Hi everyone,
I’m working on an ML project in Databricks and want to design a clean, scalable, and production-ready project structure. I’d really appreciate guidance from those with real-world experience.
🔹 My Requirement
I need to organize my project with:
- A "config.yaml" file for managing parameters (paths, model configs, environment-specific settings, etc.)
- A "utils" module/package for reusable code (data loading, logging, validation, helpers)
- A "databricks.yaml" file (for asset bundles / deployment setup)
🔹 What I’m Looking For
I want to follow industry best practices for:
1. Structuring "config.yaml"
- How do you separate dev/stage/prod configs?

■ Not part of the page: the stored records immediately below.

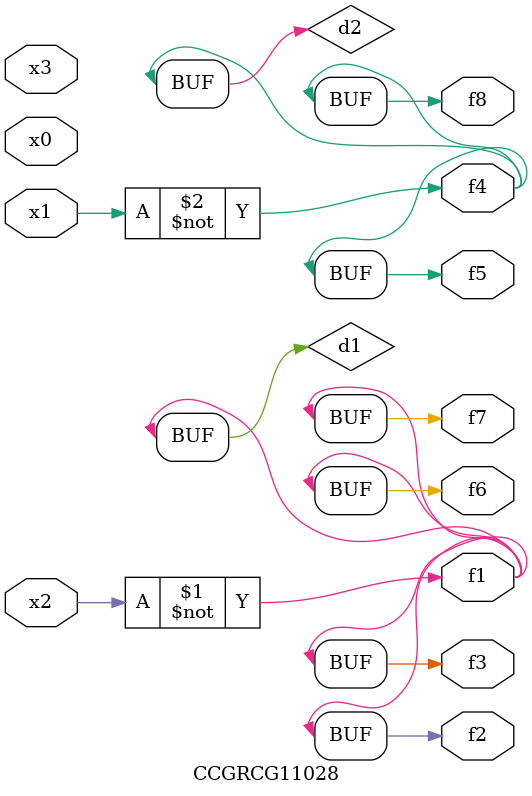
<source format=v>
module CCGRCG11028(
	input x0, x1, x2, x3,
	output f1, f2, f3, f4, f5, f6, f7, f8
);

	wire d1, d2;

	xnor (d1, x2);
	not (d2, x1);
	assign f1 = d1;
	assign f2 = d1;
	assign f3 = d1;
	assign f4 = d2;
	assign f5 = d2;
	assign f6 = d1;
	assign f7 = d1;
	assign f8 = d2;
endmodule

</source>
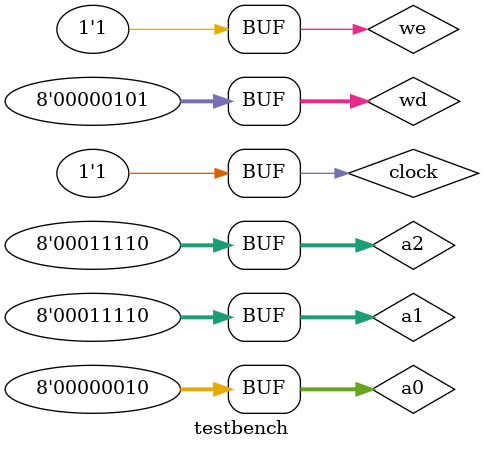
<source format=v>
module testbench;

    // input and output test signals
    reg clock, we;
    reg[7:0] a0, a1, a2, wd;
    wire[7:0] rd0, rd1;

    // creating the instance of the module we want to test
    //  lab1 - module name
    //  dut  - instance name ('dut' means 'device under test')
    register_file dut (.clock(clock), .we(we), .a0(a0), .a1(a1), .a2(a2), .wd(wd), .rd0(rd0), .rd1(rd1));

    // do at the beginning of the simulation
    initial
        begin
            a0 = 0;
            a1 = 30;

            we = 0;
            wd = 7;

            a2 = 2;

            clock = 0;
            #1
            clock = 1;
            #1;
            clock = 0;
            #1
            clock = 1;
            #1;
            we = 1;
            clock = 0;
            #1
            clock = 1;
            #1;
            we = 0;
            wd = 5;
            clock = 0;
            #1
            clock = 1;
            #1;
            a0 = 2;
            a2 = 30;
            we = 1;
            clock = 0;
            #1
            clock = 1;
            #1;

        end

    // do at the beginning of the simulation
    //  print signal values on every change
    initial
        $monitor("rd0=%b rd1=%b", rd0, rd1);

    // do at the beginning of the simulation
    initial
        $dumpvars;  //iverilog dump init

endmodule

</source>
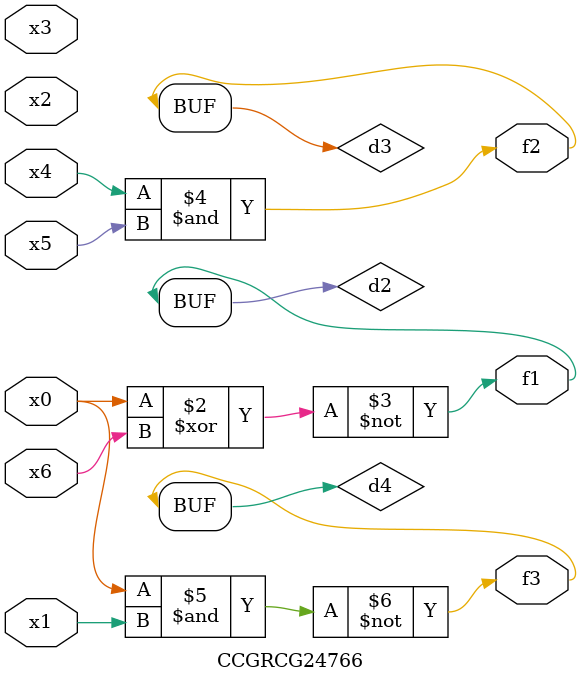
<source format=v>
module CCGRCG24766(
	input x0, x1, x2, x3, x4, x5, x6,
	output f1, f2, f3
);

	wire d1, d2, d3, d4;

	nor (d1, x0);
	xnor (d2, x0, x6);
	and (d3, x4, x5);
	nand (d4, x0, x1);
	assign f1 = d2;
	assign f2 = d3;
	assign f3 = d4;
endmodule

</source>
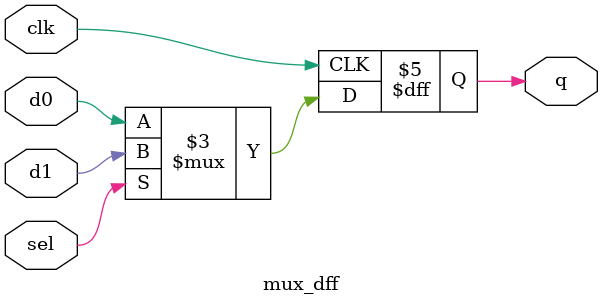
<source format=v>
module mux_dff(input d0, d1, sel, clk, output reg q);
    always@(posedge clk)begin
        if(sel)
            q <= d1;
        else 
            q <= d0;
    end
endmodule
</source>
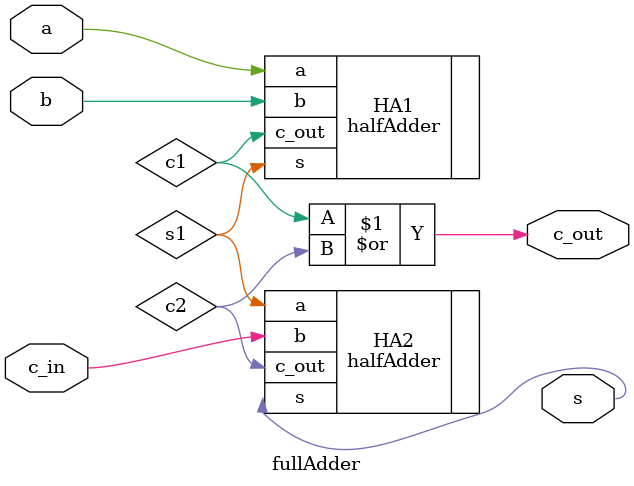
<source format=v>

module fullAdder (
   input a,
   input b,
   input c_in,
   output s,
   output c_out   
);

wire s1, c1, c2;
halfAdder HA1 (.a(a), .b(b), .c_out(c1), .s(s1));
halfAdder HA2 (.a(s1), .b(c_in), .s(s), .c_out(c2));

assign c_out = c1 | c2;
   
endmodule
</source>
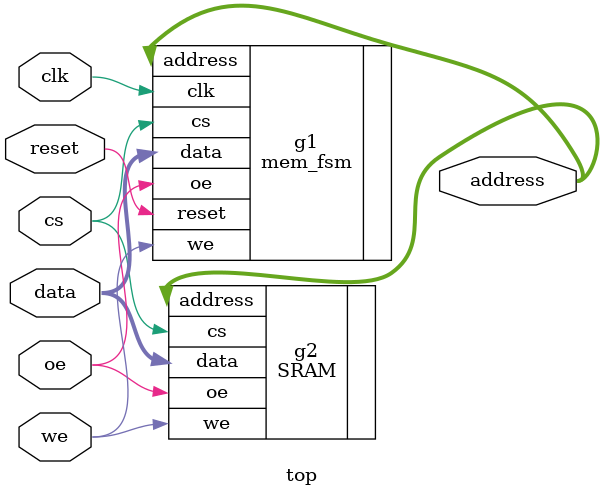
<source format=v>
`timescale 1ns / 1ps


module top( clk, reset, address, data, cs, we, oe );
input clk, reset, cs, we, oe;
output [7:0] address;
inout [3:0] data;


mem_fsm g1(.clk(clk), .reset(reset), .address(address), .data(data), .cs(cs), .we(we), .oe(oe));
SRAM g2(.address(address), .data(data), .cs(cs), .we(we), .oe(oe));

endmodule

</source>
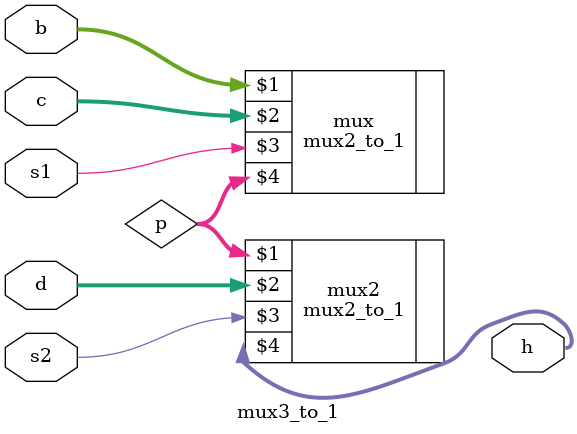
<source format=v>
`include "mux2_to_1.v"
module mux3_to_1(
  input [7:0] b, c, d,
  input s1, s2, 
  output [7:0] h  
);
wire [7:0] p;
mux2_to_1	mux (b[7:0], c[7:0], s1, p[7:0]);
mux2_to_1	mux2 (p[7:0], d[7:0], s2, h[7:0]);
endmodule


</source>
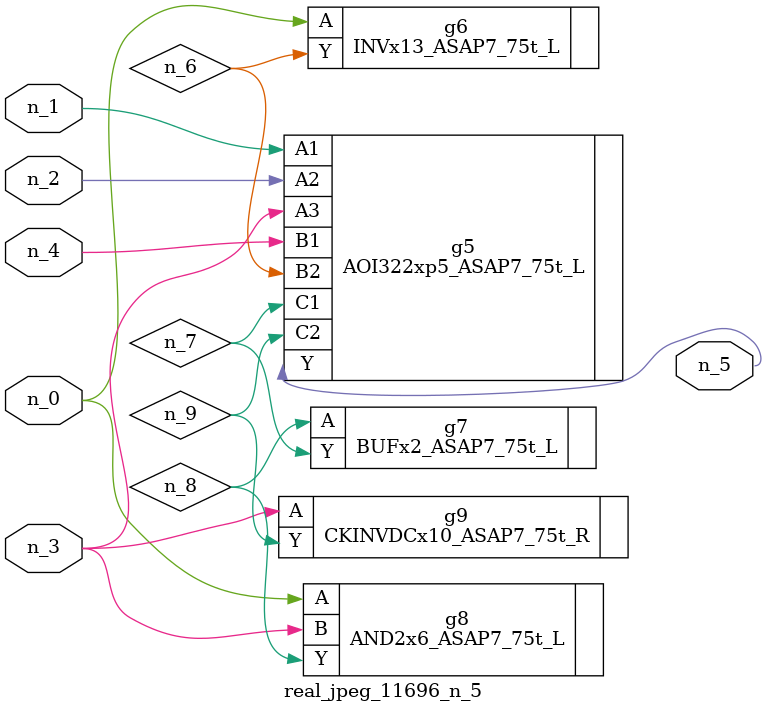
<source format=v>
module real_jpeg_11696_n_5 (n_4, n_0, n_1, n_2, n_3, n_5);

input n_4;
input n_0;
input n_1;
input n_2;
input n_3;

output n_5;

wire n_8;
wire n_6;
wire n_7;
wire n_9;

INVx13_ASAP7_75t_L g6 ( 
.A(n_0),
.Y(n_6)
);

AND2x6_ASAP7_75t_L g8 ( 
.A(n_0),
.B(n_3),
.Y(n_8)
);

AOI322xp5_ASAP7_75t_L g5 ( 
.A1(n_1),
.A2(n_2),
.A3(n_3),
.B1(n_4),
.B2(n_6),
.C1(n_7),
.C2(n_9),
.Y(n_5)
);

CKINVDCx10_ASAP7_75t_R g9 ( 
.A(n_3),
.Y(n_9)
);

BUFx2_ASAP7_75t_L g7 ( 
.A(n_8),
.Y(n_7)
);


endmodule
</source>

- Do you recommend a single config or multiple layered configs?
- How do you handle secrets (avoid hardcoding)?
2. Designing the "utils" layer
- What kind of functions/classes should go here vs elsewhere?
- How do you avoid making it a “dumping ground”?
- Any recommended folder structure?
3. Using "databricks.yaml"
- How should I structure it for multi-environment deployments?
- Best way to integrate with CI/CD pipelines?
- How do you manage job definitions and parameters cleanly?
4. Overall project structure
- Example folder structure for a production-grade ML project in Databricks
- How do you organize notebooks vs Python modules?
🔹 Context
- Using Databricks (Asset Bundles / Jobs)
- ML workflow (data preprocessing → training → evaluation → deployment)
- Looking for scalable, maintainable design (team collaboration friendly)
🔹 Bonus (if possible)
- Sample repo / GitHub reference
- Common mistakes to avoid
Thanks in advance! I’m especially interested in real-world patterns used in production, not just theoretical suggestions.